Je, Je m’en Chrisse  

Il y a quelques années, je donnais un cours de journalisme à l’Université. Au premier cours, j’envoyais mes étudiants dans la rue.

L’exercice: aborder un inconnu, n’importe qui et faire un portrait de lui.  Inévitablement, ils revenaient en classe et pondaient des textes qui ne parlaient que d’eux-mêmes. Du genre: Je suis sorti de l’Université, j’avais froid, je me suis réfugié dans le métro et j’ai aperçu cette vieille chinoise derrière le comptoir de son dépanneur. Je me suis demandé si elle accepterait de répondre à mes questions sur sa vie. J’étais angoissé, je n’avais jamais interrogé un inconnu…

À la fin, on ne savait jamais l’histoire de la dame ou du monsieur.

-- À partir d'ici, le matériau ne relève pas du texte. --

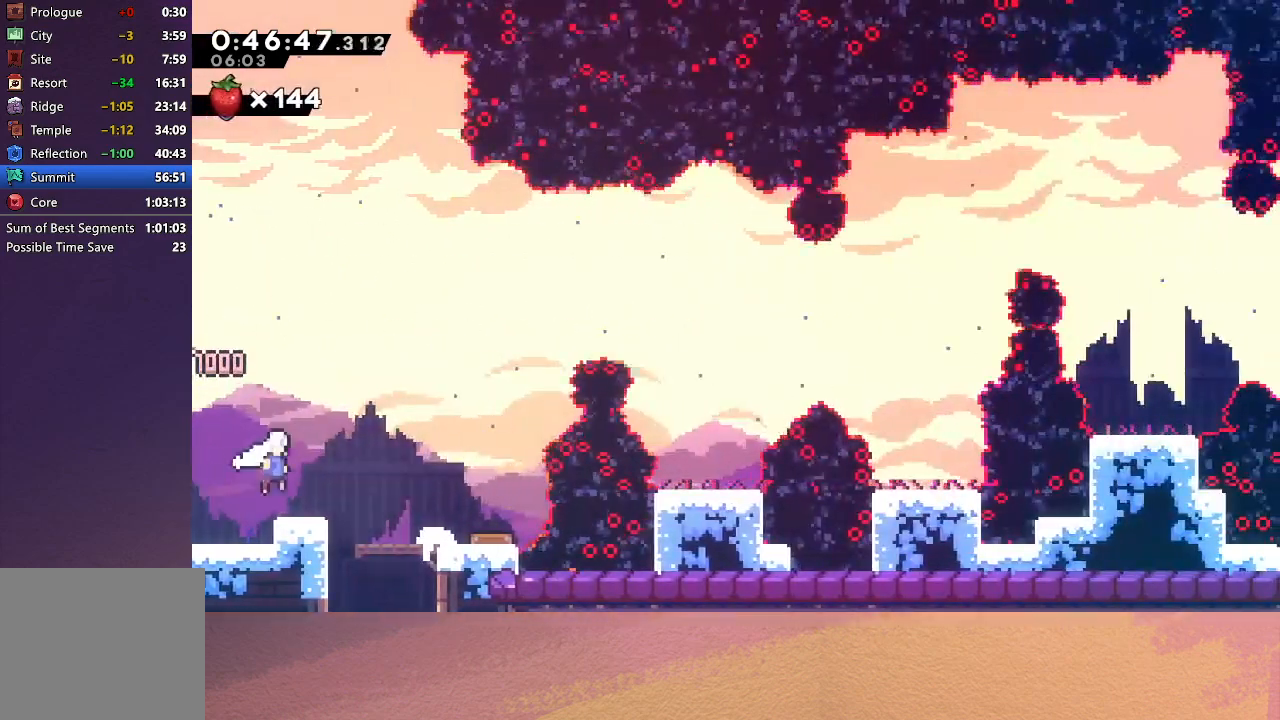
{"buttons": ["DPAD_RIGHT"], "left_stick": "center", "events": [[250, "DPAD_UP", "down"], [300, "CROSS", "down"], [467, "DPAD_UP", "up"], [483, "CROSS", "up"], [500, "CIRCLE", "up"]]}
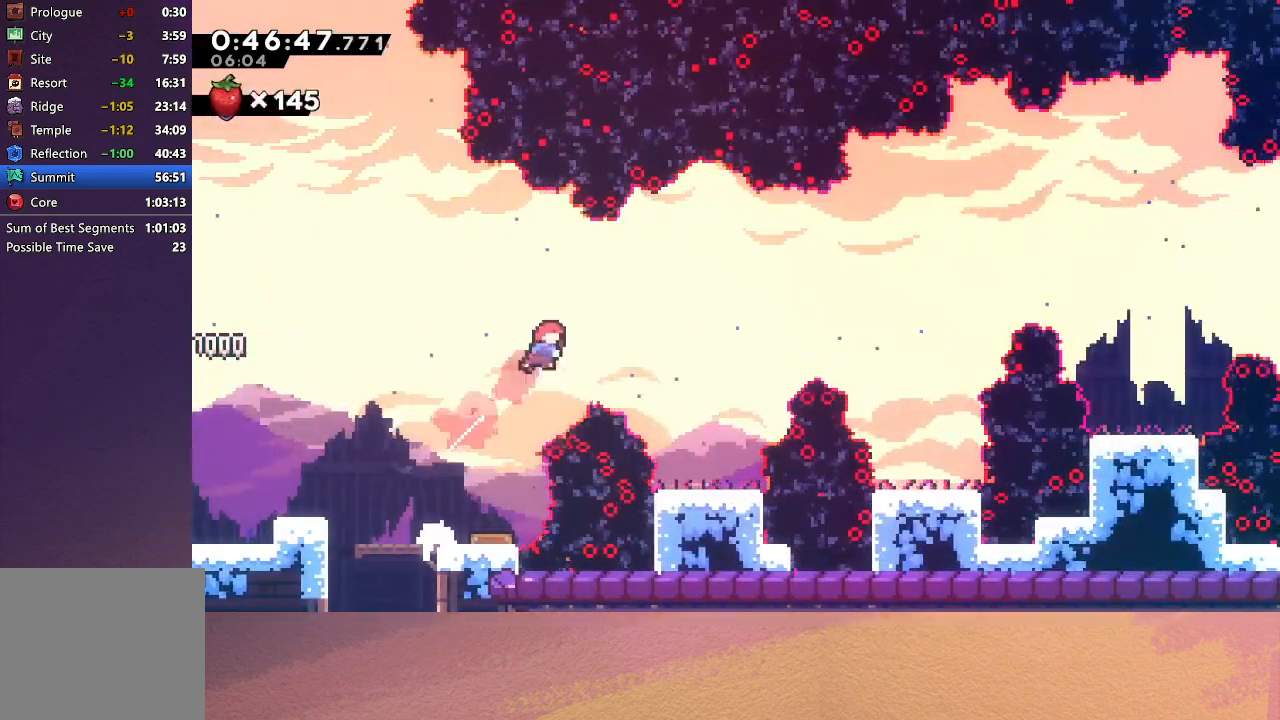
{"buttons": [], "left_stick": "center", "events": [[133, "DPAD_DOWN", "down"], [367, "DPAD_DOWN", "up"], [400, "DPAD_RIGHT", "up"]]}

Après que nous ayons fait, en groupe, la lecture de quelques textes, j’avais développé une formule, certes vulgaire, mais qui marquait l’imaginaire et qui réglait la question pour le reste de la session. J’écrivais au tableau : Je, je m’en chrisse.

Et j’expliquais aux étudiants que le «Je» peut être utilisé dans un texte journalistique. Mais, uniquement s’il signifie quelque chose, s’il apporte quelque-chose à l’histoire.

En outre, je leur donnais un devoir: écouter les autres et ne pas attendre un creux pour les interrompre avec une phrase qui commence par: moi… Et de faire ça toute la semaine avec leurs proches, leurs collègues, le chauffeur de bus…

Inévitablement, les étudiants revenaient (surpris) avec de bonnes histoires…

Tiens ! Je viens de vous parler de moi. Encore une fois.

Allez,  dites bonjour à Narcisse de ma part si vous le croisez et prenez soin de vous chers lecteurs, moi je vais aller me faire faire un massage lymphatique.